INSTRUCTIONS FOR THE TASK: Transcribe each entry exactly; skip the images.

SUPPLIED INFORMATION:
* * *
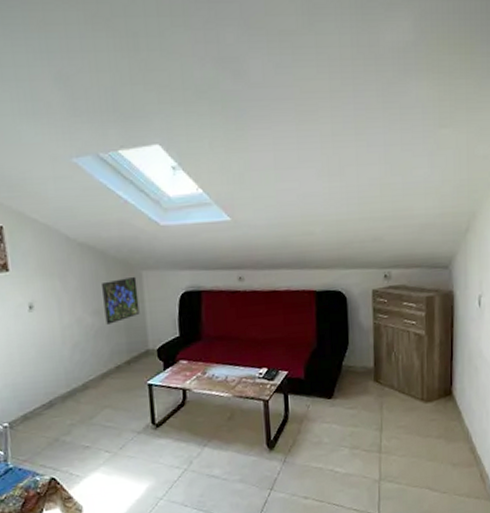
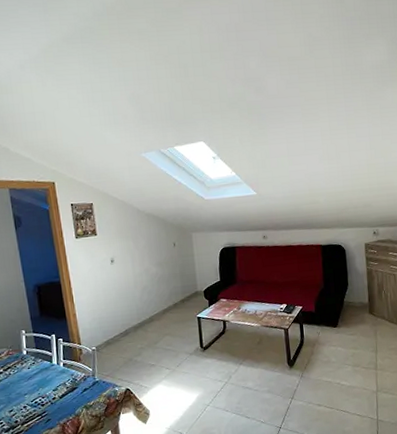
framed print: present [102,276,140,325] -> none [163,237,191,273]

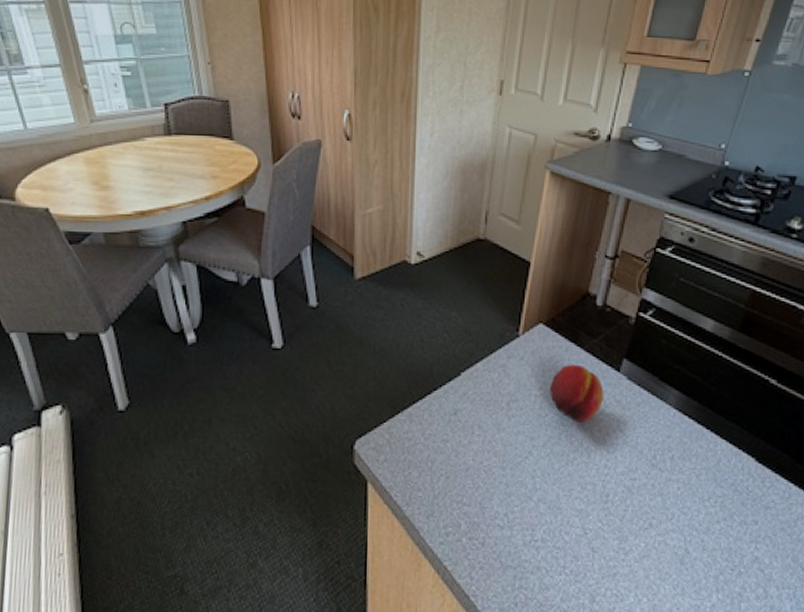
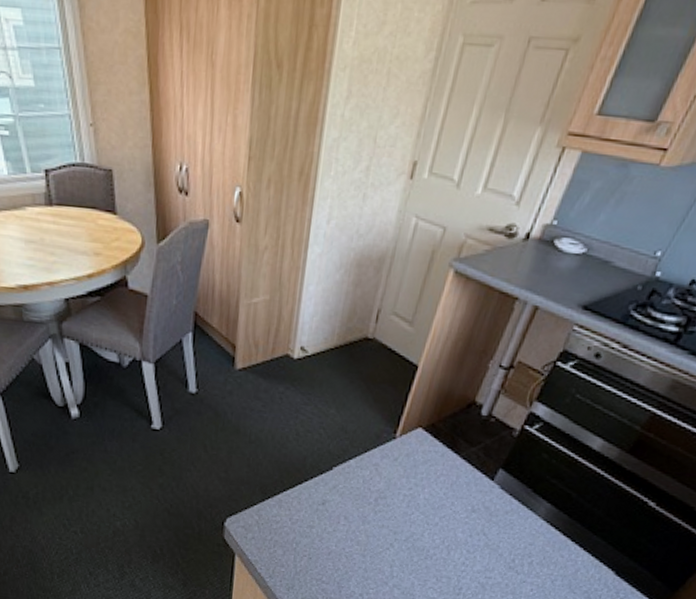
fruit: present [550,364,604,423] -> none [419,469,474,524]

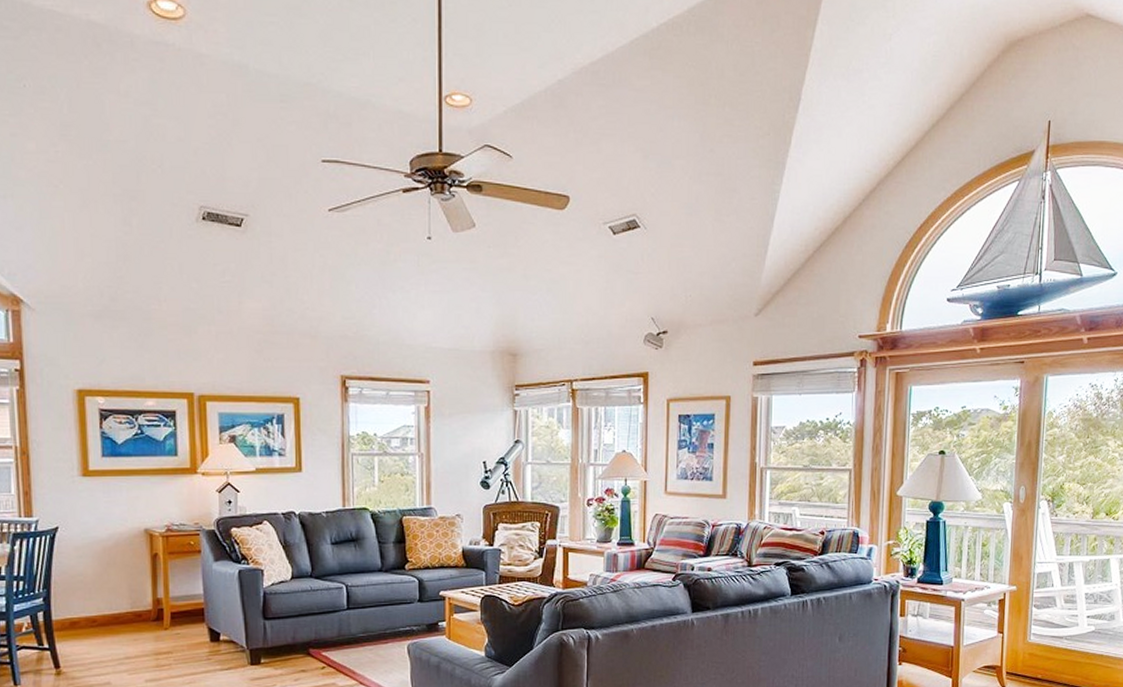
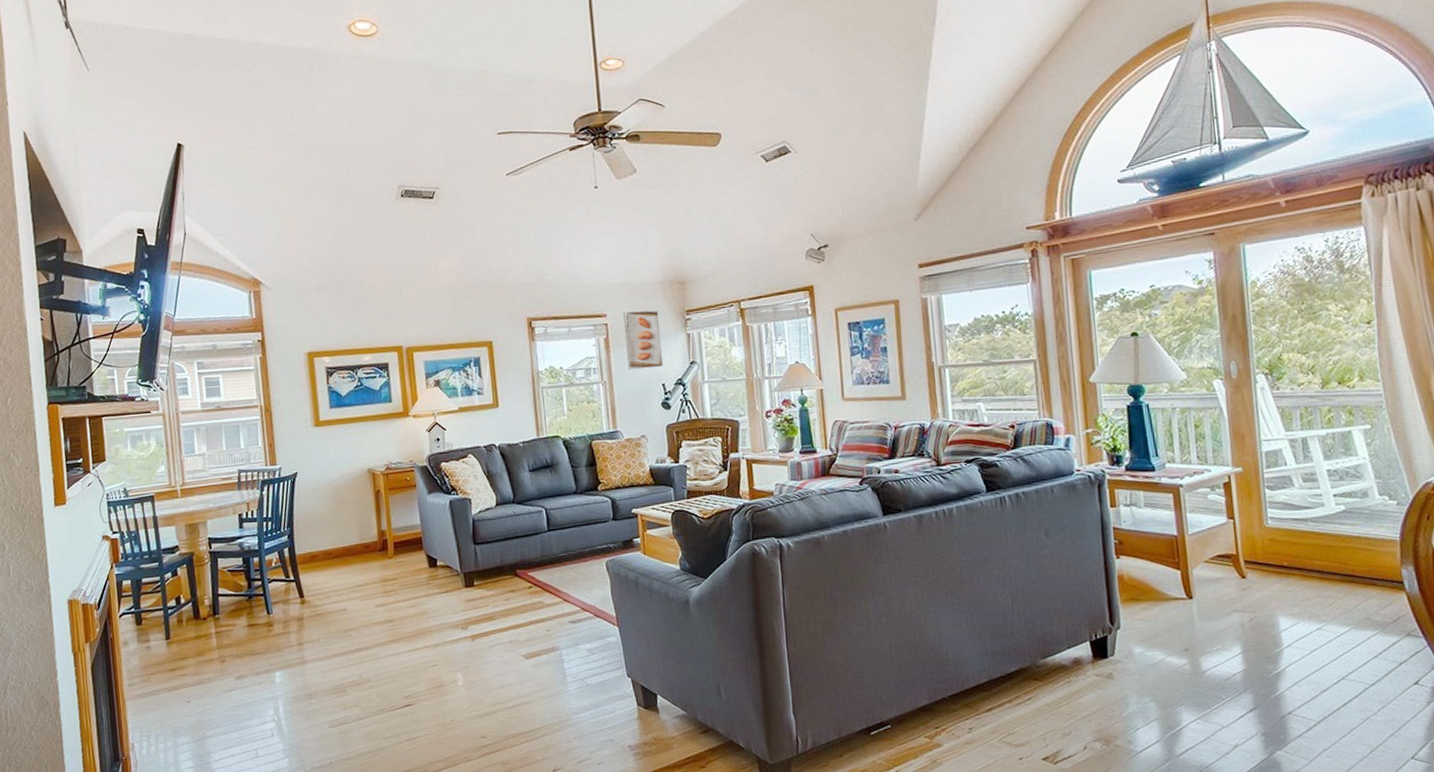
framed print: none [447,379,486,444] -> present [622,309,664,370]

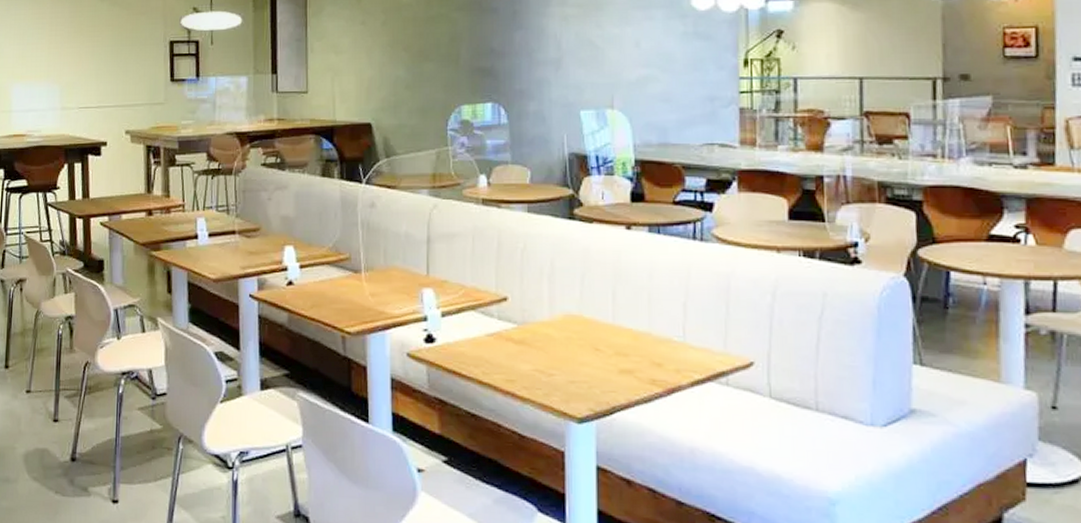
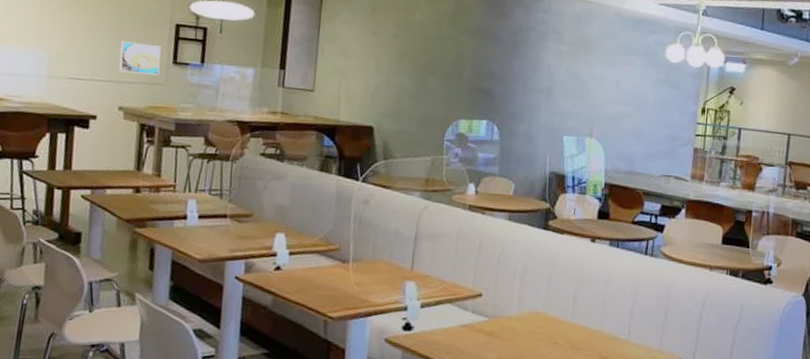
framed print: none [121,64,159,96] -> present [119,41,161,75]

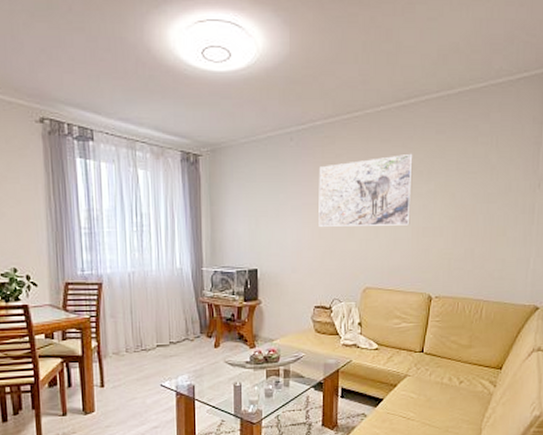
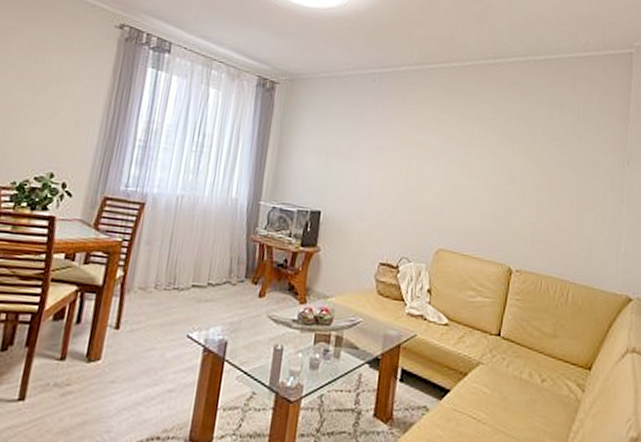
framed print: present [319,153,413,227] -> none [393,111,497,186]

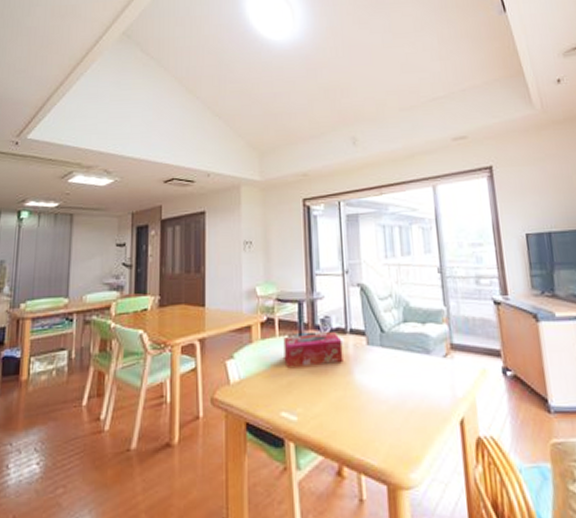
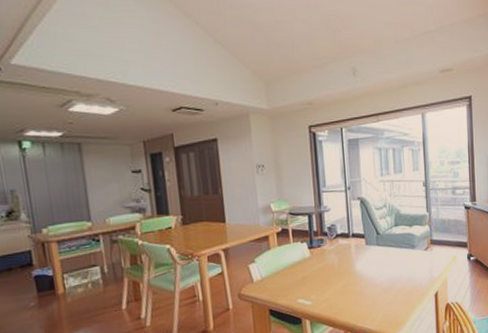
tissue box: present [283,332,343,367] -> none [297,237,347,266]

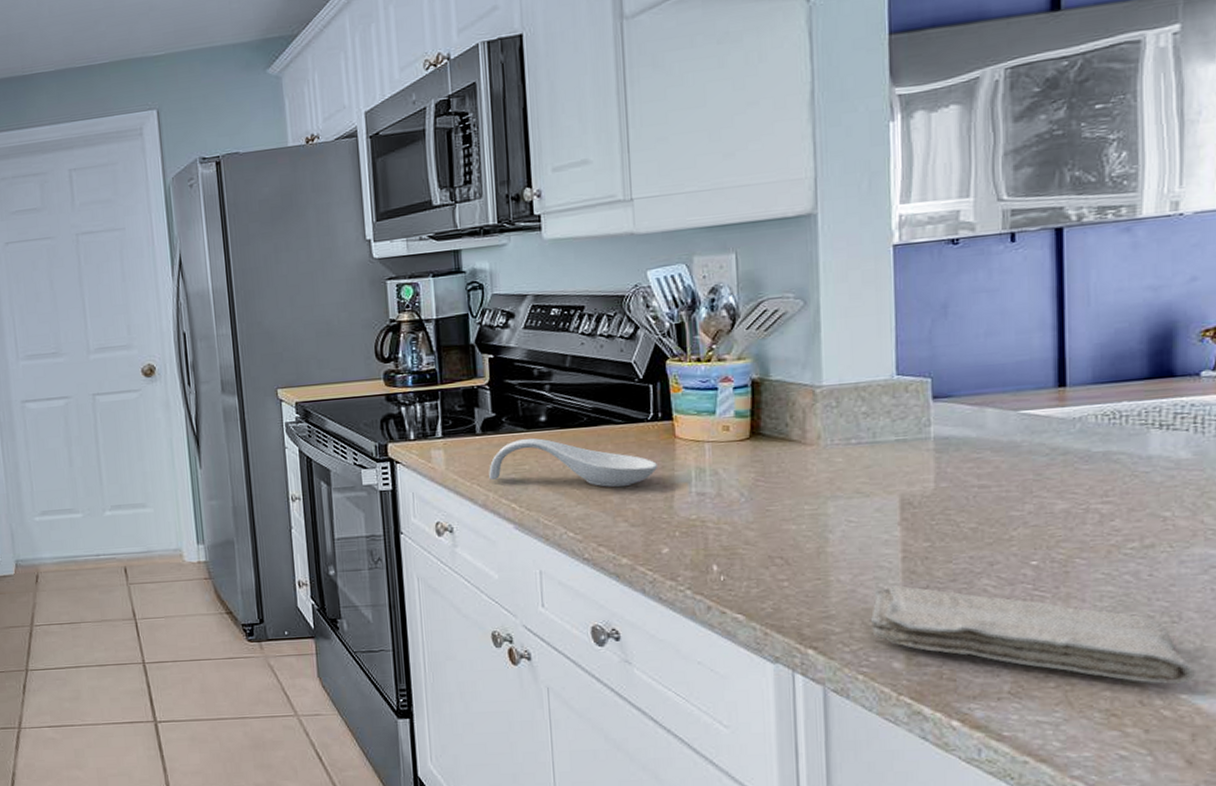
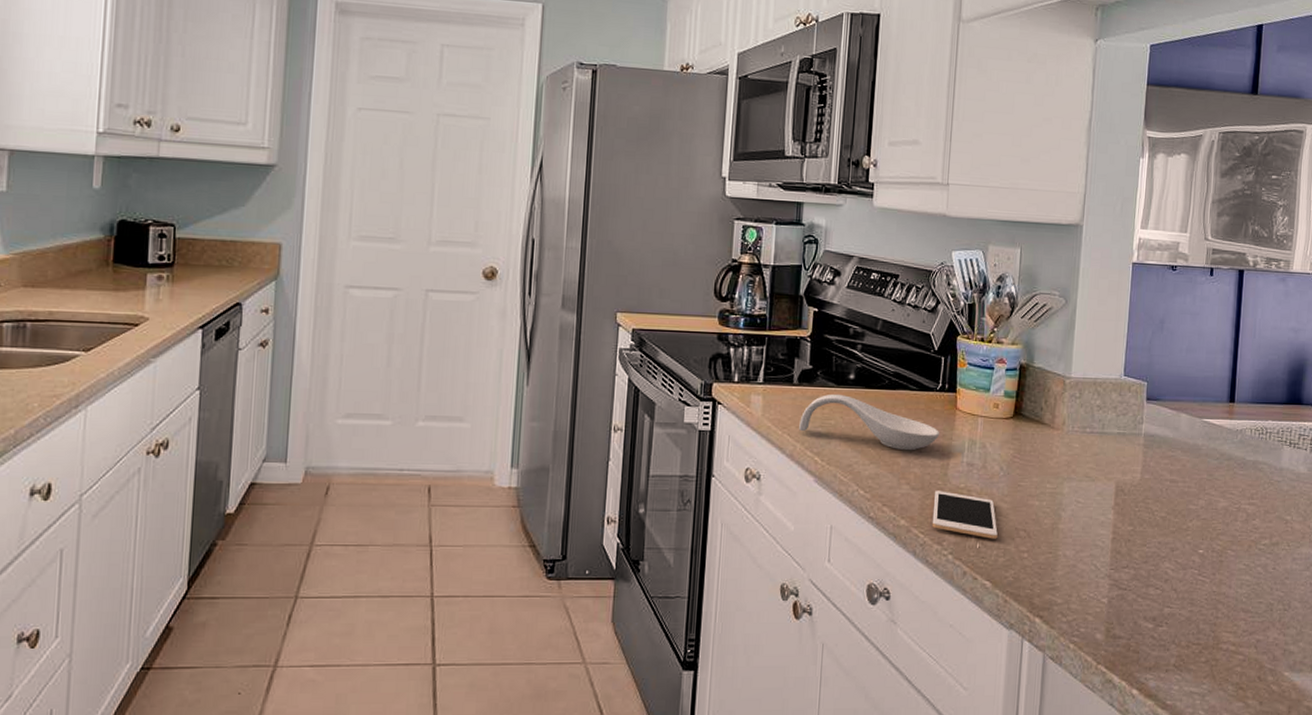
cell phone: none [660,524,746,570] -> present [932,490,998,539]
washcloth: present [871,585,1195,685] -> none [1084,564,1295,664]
* * *
RESULT OF THIS TASK:
framed print: present [102,276,140,325] -> none [163,237,191,273]

fruit: present [550,364,604,423] -> none [419,469,474,524]

framed print: none [447,379,486,444] -> present [622,309,664,370]

framed print: none [121,64,159,96] -> present [119,41,161,75]

framed print: present [319,153,413,227] -> none [393,111,497,186]

tissue box: present [283,332,343,367] -> none [297,237,347,266]

cell phone: none [660,524,746,570] -> present [932,490,998,539]
washcloth: present [871,585,1195,685] -> none [1084,564,1295,664]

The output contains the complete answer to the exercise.